• Exercise details:
Reproduce each of the following lines verbatim, keeping every character and the original line order.

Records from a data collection
[Start of section]
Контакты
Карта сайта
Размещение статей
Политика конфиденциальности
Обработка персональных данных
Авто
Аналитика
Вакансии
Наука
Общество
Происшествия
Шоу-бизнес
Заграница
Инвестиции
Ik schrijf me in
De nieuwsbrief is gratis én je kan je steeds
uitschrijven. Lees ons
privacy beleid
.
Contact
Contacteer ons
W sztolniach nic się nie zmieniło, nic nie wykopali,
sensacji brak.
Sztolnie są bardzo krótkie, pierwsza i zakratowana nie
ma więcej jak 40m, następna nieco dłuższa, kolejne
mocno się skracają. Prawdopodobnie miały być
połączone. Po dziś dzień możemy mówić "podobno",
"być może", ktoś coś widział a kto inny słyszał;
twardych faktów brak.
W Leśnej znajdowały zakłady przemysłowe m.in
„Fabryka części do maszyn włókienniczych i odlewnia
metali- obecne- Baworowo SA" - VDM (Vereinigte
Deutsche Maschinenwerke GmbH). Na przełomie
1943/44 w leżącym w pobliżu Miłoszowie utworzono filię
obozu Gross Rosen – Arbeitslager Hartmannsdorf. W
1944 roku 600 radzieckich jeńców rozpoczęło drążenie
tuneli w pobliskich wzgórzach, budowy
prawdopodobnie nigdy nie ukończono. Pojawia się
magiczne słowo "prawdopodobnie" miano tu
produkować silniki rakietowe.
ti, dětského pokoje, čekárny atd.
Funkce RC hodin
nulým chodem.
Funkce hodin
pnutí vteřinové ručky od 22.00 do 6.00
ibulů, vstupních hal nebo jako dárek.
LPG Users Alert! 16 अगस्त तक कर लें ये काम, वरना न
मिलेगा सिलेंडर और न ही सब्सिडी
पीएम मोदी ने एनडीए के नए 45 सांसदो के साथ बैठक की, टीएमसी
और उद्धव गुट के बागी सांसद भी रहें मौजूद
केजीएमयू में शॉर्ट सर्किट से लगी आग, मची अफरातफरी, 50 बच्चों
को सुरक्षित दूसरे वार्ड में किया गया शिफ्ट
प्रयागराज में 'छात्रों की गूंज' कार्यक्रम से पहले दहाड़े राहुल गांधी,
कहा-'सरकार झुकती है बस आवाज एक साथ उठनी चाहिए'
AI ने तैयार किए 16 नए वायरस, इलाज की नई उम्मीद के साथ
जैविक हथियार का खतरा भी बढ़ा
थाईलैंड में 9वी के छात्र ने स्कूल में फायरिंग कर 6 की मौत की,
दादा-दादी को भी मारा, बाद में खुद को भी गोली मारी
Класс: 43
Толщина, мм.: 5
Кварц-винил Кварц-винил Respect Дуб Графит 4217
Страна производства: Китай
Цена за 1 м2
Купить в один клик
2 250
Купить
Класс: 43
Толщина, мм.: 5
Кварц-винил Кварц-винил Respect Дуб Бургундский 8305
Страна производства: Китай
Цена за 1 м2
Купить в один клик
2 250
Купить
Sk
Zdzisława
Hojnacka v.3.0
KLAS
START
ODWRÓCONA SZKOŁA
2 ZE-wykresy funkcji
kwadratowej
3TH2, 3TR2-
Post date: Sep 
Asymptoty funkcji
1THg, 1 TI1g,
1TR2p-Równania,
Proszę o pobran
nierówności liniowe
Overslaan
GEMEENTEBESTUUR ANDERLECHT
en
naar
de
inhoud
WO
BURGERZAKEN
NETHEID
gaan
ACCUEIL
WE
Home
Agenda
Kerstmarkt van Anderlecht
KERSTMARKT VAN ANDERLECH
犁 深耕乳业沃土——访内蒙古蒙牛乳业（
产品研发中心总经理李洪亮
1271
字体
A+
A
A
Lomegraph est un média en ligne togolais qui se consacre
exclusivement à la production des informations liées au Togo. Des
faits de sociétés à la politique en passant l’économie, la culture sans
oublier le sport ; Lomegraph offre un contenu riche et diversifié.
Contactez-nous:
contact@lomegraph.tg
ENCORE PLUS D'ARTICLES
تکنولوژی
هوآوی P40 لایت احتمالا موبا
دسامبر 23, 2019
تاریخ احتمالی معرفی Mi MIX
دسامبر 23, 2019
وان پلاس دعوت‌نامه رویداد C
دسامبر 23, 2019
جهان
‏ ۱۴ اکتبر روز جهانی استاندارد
[End of section]
• Exercise solution:
Контакты
Карта сайта
Размещение статей
Политика конфиденциальности
Обработка персональных данных
Авто
Аналитика
Вакансии
Наука
Общество
Происшествия
Шоу-бизнес
Заграница
Инвестиции
Ik schrijf me in
De nieuwsbrief is gratis én je kan je steeds
uitschrijven. Lees ons
privacy beleid
.
Contact
Contacteer ons
W sztolniach nic się nie zmieniło, nic nie wykopali,
sensacji brak.
Sztolnie są bardzo krótkie, pierwsza i zakratowana nie
ma więcej jak 40m, następna nieco dłuższa, kolejne
mocno się skracają. Prawdopodobnie miały być
połączone. Po dziś dzień możemy mówić "podobno",
"być może", ktoś coś widział a kto inny słyszał;
twardych faktów brak.
W Leśnej znajdowały zakłady przemysłowe m.in
„Fabryka części do maszyn włókienniczych i odlewnia
metali- obecne- Baworowo SA" - VDM (Vereinigte
Deutsche Maschinenwerke GmbH). Na przełomie
1943/44 w leżącym w pobliżu Miłoszowie utworzono filię
obozu Gross Rosen – Arbeitslager Hartmannsdorf. W
1944 roku 600 radzieckich jeńców rozpoczęło drążenie
tuneli w pobliskich wzgórzach, budowy
prawdopodobnie nigdy nie ukończono. Pojawia się
magiczne słowo "prawdopodobnie" miano tu
produkować silniki rakietowe.
ti, dětského pokoje, čekárny atd.
Funkce RC hodin
nulým chodem.
Funkce hodin
pnutí vteřinové ručky od 22.00 do 6.00
ibulů, vstupních hal nebo jako dárek.
LPG Users Alert! 16 अगस्त तक कर लें ये काम, वरना न
मिलेगा सिलेंडर और न ही सब्सिडी
पीएम मोदी ने एनडीए के नए 45 सांसदो के साथ बैठक की, टीएमसी
और उद्धव गुट के बागी सांसद भी रहें मौजूद
केजीएमयू में शॉर्ट सर्किट से लगी आग, मची अफरातफरी, 50 बच्चों
को सुरक्षित दूसरे वार्ड में किया गया शिफ्ट
प्रयागराज में 'छात्रों की गूंज' कार्यक्रम से पहले दहाड़े राहुल गांधी,
कहा-'सरकार झुकती है बस आवाज एक साथ उठनी चाहिए'
AI ने तैयार किए 16 नए वायरस, इलाज की नई उम्मीद के साथ
जैविक हथियार का खतरा भी बढ़ा
थाईलैंड में 9वी के छात्र ने स्कूल में फायरिंग कर 6 की मौत की,
दादा-दादी को भी मारा, बाद में खुद को भी गोली मारी
Класс: 43
Толщина, мм.: 5
Кварц-винил Кварц-винил Respect Дуб Графит 4217
Страна производства: Китай
Цена за 1 м2
Купить в один клик
2 250
Купить
Класс: 43
Толщина, мм.: 5
Кварц-винил Кварц-винил Respect Дуб Бургундский 8305
Страна производства: Китай
Цена за 1 м2
Купить в один клик
2 250
Купить
Sk
Zdzisława
Hojnacka v.3.0
KLAS
START
ODWRÓCONA SZKOŁA
2 ZE-wykresy funkcji
kwadratowej
3TH2, 3TR2-
Post date: Sep 
Asymptoty funkcji
1THg, 1 TI1g,
1TR2p-Równania,
Proszę o pobran
nierówności liniowe
Overslaan
GEMEENTEBESTUUR ANDERLECHT
en
naar
de
inhoud
WO
BURGERZAKEN
NETHEID
gaan
ACCUEIL
WE
Home
Agenda
Kerstmarkt van Anderlecht
KERSTMARKT VAN ANDERLECH
犁 深耕乳业沃土——访内蒙古蒙牛乳业（
产品研发中心总经理李洪亮
1271
字体
A+
A
A
Lomegraph est un média en ligne togolais qui se consacre
exclusivement à la production des informations liées au Togo. Des
faits de sociétés à la politique en passant l’économie, la culture sans
oublier le sport ; Lomegraph offre un contenu riche et diversifié.
Contactez-nous:
contact@lomegraph.tg
ENCORE PLUS D'ARTICLES
تکنولوژی
هوآوی P40 لایت احتمالا موبا
دسامبر 23, 2019
تاریخ احتمالی معرفی Mi MIX
دسامبر 23, 2019
وان پلاس دعوت‌نامه رویداد C
دسامبر 23, 2019
جهان
‏ ۱۴ اکتبر روز جهانی استاندارد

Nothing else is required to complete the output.